At 27, laundry has become one of my biggest challenges. It’s not that I don’t like doing my wash; it’s that I hate putting it away. So, last night with great effort I managed to get 90 per cent of my wardrobe stowed away neatly on hangers.
As I sat on my bed staring at my clothing, I started to reflect on all the times I had spent using retail therapy as a way of passing the time. I was amazed by the amount of clothes I had. I mean, I’m not bragging, but it was a little sickening once I actually had it all put away.

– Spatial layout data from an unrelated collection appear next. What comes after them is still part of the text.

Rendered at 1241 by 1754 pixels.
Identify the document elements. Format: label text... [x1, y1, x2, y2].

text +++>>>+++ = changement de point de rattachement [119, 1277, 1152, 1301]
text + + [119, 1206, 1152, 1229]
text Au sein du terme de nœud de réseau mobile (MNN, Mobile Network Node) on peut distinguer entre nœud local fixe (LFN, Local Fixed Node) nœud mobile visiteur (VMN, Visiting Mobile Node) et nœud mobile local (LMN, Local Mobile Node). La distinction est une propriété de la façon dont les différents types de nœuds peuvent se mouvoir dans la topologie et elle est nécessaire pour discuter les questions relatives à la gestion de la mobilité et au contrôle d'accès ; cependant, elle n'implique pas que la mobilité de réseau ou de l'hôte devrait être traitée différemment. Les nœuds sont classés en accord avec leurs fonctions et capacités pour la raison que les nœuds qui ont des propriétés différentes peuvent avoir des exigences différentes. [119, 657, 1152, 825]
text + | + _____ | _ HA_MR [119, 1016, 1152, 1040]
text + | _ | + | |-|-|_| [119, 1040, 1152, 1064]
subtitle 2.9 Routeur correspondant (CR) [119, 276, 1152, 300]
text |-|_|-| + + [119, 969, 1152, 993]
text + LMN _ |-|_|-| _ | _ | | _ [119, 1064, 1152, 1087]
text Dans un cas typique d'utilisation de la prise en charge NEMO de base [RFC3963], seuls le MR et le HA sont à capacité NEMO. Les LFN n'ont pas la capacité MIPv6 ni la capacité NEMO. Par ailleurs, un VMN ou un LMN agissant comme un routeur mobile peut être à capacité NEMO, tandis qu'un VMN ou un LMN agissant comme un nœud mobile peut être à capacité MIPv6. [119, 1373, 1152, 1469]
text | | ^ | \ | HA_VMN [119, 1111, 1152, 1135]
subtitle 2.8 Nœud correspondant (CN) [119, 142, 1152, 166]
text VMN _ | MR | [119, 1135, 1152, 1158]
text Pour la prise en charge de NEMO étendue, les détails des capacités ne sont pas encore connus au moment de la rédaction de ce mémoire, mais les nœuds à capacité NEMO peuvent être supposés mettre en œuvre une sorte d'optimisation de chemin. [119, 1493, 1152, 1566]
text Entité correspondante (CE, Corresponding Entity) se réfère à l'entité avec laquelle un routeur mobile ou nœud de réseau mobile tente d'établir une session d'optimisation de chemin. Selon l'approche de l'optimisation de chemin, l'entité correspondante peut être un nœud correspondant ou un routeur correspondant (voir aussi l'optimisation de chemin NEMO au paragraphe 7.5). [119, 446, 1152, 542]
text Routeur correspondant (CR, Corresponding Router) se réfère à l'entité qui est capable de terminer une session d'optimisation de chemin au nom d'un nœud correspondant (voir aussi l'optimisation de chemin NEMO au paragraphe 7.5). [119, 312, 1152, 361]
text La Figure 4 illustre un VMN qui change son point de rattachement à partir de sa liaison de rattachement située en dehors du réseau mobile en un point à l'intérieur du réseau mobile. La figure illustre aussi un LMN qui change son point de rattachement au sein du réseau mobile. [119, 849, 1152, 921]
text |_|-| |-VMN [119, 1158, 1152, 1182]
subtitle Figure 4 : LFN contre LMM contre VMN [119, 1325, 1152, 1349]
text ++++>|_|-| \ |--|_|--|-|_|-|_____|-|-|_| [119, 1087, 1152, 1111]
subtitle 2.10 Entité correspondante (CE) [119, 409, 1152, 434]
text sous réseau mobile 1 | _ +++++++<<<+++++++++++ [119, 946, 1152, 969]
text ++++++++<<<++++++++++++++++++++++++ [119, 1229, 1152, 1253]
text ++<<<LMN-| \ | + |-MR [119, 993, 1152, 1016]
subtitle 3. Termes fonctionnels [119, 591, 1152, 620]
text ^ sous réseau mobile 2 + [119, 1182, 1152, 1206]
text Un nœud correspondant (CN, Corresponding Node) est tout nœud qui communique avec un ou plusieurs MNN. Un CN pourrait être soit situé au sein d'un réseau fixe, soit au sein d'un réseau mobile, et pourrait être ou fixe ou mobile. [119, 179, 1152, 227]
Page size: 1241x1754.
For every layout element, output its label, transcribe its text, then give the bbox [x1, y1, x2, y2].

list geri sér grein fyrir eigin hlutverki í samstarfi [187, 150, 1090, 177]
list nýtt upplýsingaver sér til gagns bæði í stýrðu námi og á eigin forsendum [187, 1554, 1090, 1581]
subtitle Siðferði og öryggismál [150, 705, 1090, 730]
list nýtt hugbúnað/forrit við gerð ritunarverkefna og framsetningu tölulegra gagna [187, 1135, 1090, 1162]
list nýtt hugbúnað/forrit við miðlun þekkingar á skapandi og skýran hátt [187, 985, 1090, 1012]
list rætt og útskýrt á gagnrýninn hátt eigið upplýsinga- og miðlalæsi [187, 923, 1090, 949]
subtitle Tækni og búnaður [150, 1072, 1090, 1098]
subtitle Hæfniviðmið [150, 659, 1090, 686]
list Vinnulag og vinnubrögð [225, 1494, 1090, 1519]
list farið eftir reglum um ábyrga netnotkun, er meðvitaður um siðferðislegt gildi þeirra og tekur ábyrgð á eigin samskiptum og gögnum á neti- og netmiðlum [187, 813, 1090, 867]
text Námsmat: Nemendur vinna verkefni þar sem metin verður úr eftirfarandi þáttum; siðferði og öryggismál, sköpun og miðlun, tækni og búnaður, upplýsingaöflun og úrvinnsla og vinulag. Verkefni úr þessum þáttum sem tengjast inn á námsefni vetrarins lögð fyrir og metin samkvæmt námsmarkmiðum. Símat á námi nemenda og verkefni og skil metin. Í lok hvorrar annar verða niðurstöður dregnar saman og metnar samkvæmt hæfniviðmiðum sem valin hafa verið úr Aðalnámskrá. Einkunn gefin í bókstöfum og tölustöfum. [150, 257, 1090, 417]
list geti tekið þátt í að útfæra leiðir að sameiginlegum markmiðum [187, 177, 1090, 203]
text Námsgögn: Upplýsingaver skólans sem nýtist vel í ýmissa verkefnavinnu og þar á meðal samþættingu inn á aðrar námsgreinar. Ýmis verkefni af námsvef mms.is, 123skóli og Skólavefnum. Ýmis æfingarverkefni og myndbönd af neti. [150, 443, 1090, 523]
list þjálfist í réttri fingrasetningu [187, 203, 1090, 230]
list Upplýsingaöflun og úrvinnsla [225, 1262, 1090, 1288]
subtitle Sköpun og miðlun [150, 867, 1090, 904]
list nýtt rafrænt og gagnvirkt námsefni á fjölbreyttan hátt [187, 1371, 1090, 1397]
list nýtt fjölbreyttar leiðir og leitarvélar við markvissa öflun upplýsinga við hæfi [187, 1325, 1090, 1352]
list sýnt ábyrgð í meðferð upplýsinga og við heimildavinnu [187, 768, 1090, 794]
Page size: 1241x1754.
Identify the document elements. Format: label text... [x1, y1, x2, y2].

It seemed that my closet told a story, each item had an emotion that went with it. I have grumpy clothes and sad clothes. I have insecure clothes and feelings-of-inadequacy clothes which were bought in an attempt to lift my spirits. I have happy clothes and even “I’m-feeling-hot” clothes. It was quite the ensemble created on hormonal fluctuations and mood swings.
The satisfaction that comes from purchasing new clothes is like a short lived romance that never really leaves you satisfied after telling yourself that this will be the last purchase for a while. Instead you find yourself running to the mall in a couple days.
After talking with a classmate today about my issues with clothes, I realized that I’m not alone and that sometimes we all need reassurance in the way of a new ensemble. There’s something rejuvenating about wearing a crisp pair of Lu Lu’s or the feeling you get from stepping into a new pair of Puma’s.
As long as there’s food on the table and the lights go on, then there’s nothing wrong with hitting the mall for a healthy session of plastic purchasing.